Stored data entries
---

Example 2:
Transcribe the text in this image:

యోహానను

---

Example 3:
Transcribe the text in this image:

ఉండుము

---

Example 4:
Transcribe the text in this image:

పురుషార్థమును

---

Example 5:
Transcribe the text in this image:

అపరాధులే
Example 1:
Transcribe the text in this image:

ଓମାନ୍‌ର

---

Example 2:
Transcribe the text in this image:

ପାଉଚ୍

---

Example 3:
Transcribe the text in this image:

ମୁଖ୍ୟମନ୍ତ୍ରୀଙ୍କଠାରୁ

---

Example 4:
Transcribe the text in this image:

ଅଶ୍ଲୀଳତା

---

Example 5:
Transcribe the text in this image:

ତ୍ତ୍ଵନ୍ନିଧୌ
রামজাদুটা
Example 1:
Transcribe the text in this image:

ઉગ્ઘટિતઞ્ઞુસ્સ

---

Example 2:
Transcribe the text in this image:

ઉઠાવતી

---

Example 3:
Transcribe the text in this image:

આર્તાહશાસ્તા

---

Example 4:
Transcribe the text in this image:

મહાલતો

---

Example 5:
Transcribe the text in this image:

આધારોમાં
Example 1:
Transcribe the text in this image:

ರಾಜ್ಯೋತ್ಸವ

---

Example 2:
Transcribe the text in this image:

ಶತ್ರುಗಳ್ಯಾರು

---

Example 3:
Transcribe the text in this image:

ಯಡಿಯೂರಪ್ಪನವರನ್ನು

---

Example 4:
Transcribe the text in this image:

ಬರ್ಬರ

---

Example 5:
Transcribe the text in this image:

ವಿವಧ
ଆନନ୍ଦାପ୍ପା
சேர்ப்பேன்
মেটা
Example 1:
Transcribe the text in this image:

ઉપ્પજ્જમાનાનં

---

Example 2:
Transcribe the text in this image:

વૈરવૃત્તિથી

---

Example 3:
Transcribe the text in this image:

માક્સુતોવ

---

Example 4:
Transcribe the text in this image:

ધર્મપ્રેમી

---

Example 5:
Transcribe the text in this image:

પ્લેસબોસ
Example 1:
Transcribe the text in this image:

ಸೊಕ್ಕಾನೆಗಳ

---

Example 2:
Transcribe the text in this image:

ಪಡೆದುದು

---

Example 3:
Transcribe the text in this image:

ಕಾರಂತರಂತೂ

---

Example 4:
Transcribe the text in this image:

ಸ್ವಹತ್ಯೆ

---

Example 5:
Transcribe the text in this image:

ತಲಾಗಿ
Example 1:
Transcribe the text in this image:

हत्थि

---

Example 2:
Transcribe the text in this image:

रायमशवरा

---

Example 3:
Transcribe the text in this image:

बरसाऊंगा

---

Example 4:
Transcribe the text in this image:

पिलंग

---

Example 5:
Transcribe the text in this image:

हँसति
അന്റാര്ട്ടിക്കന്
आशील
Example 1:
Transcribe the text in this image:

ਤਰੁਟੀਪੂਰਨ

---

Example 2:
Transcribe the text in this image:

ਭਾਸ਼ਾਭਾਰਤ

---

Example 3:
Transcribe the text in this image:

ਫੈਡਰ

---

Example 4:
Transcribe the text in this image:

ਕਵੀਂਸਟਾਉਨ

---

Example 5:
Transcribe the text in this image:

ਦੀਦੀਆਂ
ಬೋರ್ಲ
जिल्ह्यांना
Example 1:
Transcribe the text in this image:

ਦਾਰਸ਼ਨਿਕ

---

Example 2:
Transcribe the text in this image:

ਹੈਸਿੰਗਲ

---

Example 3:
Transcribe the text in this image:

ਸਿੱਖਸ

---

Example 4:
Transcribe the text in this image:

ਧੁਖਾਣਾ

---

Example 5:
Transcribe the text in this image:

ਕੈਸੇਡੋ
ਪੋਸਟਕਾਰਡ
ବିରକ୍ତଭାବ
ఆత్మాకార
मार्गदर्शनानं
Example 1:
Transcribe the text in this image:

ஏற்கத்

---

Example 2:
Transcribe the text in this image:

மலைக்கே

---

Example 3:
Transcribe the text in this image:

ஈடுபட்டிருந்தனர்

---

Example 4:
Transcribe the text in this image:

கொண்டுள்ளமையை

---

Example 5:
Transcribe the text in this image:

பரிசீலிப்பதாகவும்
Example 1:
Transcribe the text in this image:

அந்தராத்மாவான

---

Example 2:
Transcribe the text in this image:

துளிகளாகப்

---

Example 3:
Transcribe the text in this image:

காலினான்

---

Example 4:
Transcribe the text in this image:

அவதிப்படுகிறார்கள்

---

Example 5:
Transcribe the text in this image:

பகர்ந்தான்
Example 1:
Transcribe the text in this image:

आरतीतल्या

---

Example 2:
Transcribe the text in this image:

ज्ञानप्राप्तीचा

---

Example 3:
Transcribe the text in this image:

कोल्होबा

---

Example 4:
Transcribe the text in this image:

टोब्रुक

_TRY IT:_ What is needed is an exact copy of all the records above.

_THE COMPLETED TASK:_
---

Example 2:
Transcribe the text in this image:

యోహానను

---

Example 3:
Transcribe the text in this image:

ఉండుము

---

Example 4:
Transcribe the text in this image:

పురుషార్థమును

---

Example 5:
Transcribe the text in this image:

అపరాధులే
Example 1:
Transcribe the text in this image:

ଓମାନ୍‌ର

---

Example 2:
Transcribe the text in this image:

ପାଉଚ୍

---

Example 3:
Transcribe the text in this image:

ମୁଖ୍ୟମନ୍ତ୍ରୀଙ୍କଠାରୁ

---

Example 4:
Transcribe the text in this image:

ଅଶ୍ଲୀଳତା

---

Example 5:
Transcribe the text in this image:

ତ୍ତ୍ଵନ୍ନିଧୌ
রামজাদুটা
Example 1:
Transcribe the text in this image:

ઉગ્ઘટિતઞ્ઞુસ્સ

---

Example 2:
Transcribe the text in this image:

ઉઠાવતી

---

Example 3:
Transcribe the text in this image:

આર્તાહશાસ્તા

---

Example 4:
Transcribe the text in this image:

મહાલતો

---

Example 5:
Transcribe the text in this image:

આધારોમાં
Example 1:
Transcribe the text in this image:

ರಾಜ್ಯೋತ್ಸವ

---

Example 2:
Transcribe the text in this image:

ಶತ್ರುಗಳ್ಯಾರು

---

Example 3:
Transcribe the text in this image:

ಯಡಿಯೂರಪ್ಪನವರನ್ನು

---

Example 4:
Transcribe the text in this image:

ಬರ್ಬರ

---

Example 5:
Transcribe the text in this image:

ವಿವಧ
ଆନନ୍ଦାପ୍ପା
சேர்ப்பேன்
মেটা
Example 1:
Transcribe the text in this image:

ઉપ્પજ્જમાનાનં

---

Example 2:
Transcribe the text in this image:

વૈરવૃત્તિથી

---

Example 3:
Transcribe the text in this image:

માક્સુતોવ

---

Example 4:
Transcribe the text in this image:

ધર્મપ્રેમી

---

Example 5:
Transcribe the text in this image:

પ્લેસબોસ
Example 1:
Transcribe the text in this image:

ಸೊಕ್ಕಾನೆಗಳ

---

Example 2:
Transcribe the text in this image:

ಪಡೆದುದು

---

Example 3:
Transcribe the text in this image:

ಕಾರಂತರಂತೂ

---

Example 4:
Transcribe the text in this image:

ಸ್ವಹತ್ಯೆ

---

Example 5:
Transcribe the text in this image:

ತಲಾಗಿ
Example 1:
Transcribe the text in this image:

हत्थि

---

Example 2:
Transcribe the text in this image:

रायमशवरा

---

Example 3:
Transcribe the text in this image:

बरसाऊंगा

---

Example 4:
Transcribe the text in this image:

पिलंग

---

Example 5:
Transcribe the text in this image:

हँसति
അന്റാര്ട്ടിക്കന്
आशील
Example 1:
Transcribe the text in this image:

ਤਰੁਟੀਪੂਰਨ

---

Example 2:
Transcribe the text in this image:

ਭਾਸ਼ਾਭਾਰਤ

---

Example 3:
Transcribe the text in this image:

ਫੈਡਰ

---

Example 4:
Transcribe the text in this image:

ਕਵੀਂਸਟਾਉਨ

---

Example 5:
Transcribe the text in this image:

ਦੀਦੀਆਂ
ಬೋರ್ಲ
जिल्ह्यांना
Example 1:
Transcribe the text in this image:

ਦਾਰਸ਼ਨਿਕ

---

Example 2:
Transcribe the text in this image:

ਹੈਸਿੰਗਲ

---

Example 3:
Transcribe the text in this image:

ਸਿੱਖਸ

---

Example 4:
Transcribe the text in this image:

ਧੁਖਾਣਾ

---

Example 5:
Transcribe the text in this image:

ਕੈਸੇਡੋ
ਪੋਸਟਕਾਰਡ
ବିରକ୍ତଭାବ
ఆత్మాకార
मार्गदर्शनानं
Example 1:
Transcribe the text in this image:

ஏற்கத்

---

Example 2:
Transcribe the text in this image:

மலைக்கே

---

Example 3:
Transcribe the text in this image:

ஈடுபட்டிருந்தனர்

---

Example 4:
Transcribe the text in this image:

கொண்டுள்ளமையை

---

Example 5:
Transcribe the text in this image:

பரிசீலிப்பதாகவும்
Example 1:
Transcribe the text in this image:

அந்தராத்மாவான

---

Example 2:
Transcribe the text in this image:

துளிகளாகப்

---

Example 3:
Transcribe the text in this image:

காலினான்

---

Example 4:
Transcribe the text in this image:

அவதிப்படுகிறார்கள்

---

Example 5:
Transcribe the text in this image:

பகர்ந்தான்
Example 1:
Transcribe the text in this image:

आरतीतल्या

---

Example 2:
Transcribe the text in this image:

ज्ञानप्राप्तीचा

---

Example 3:
Transcribe the text in this image:

कोल्होबा

---

Example 4:
Transcribe the text in this image:

टोब्रुक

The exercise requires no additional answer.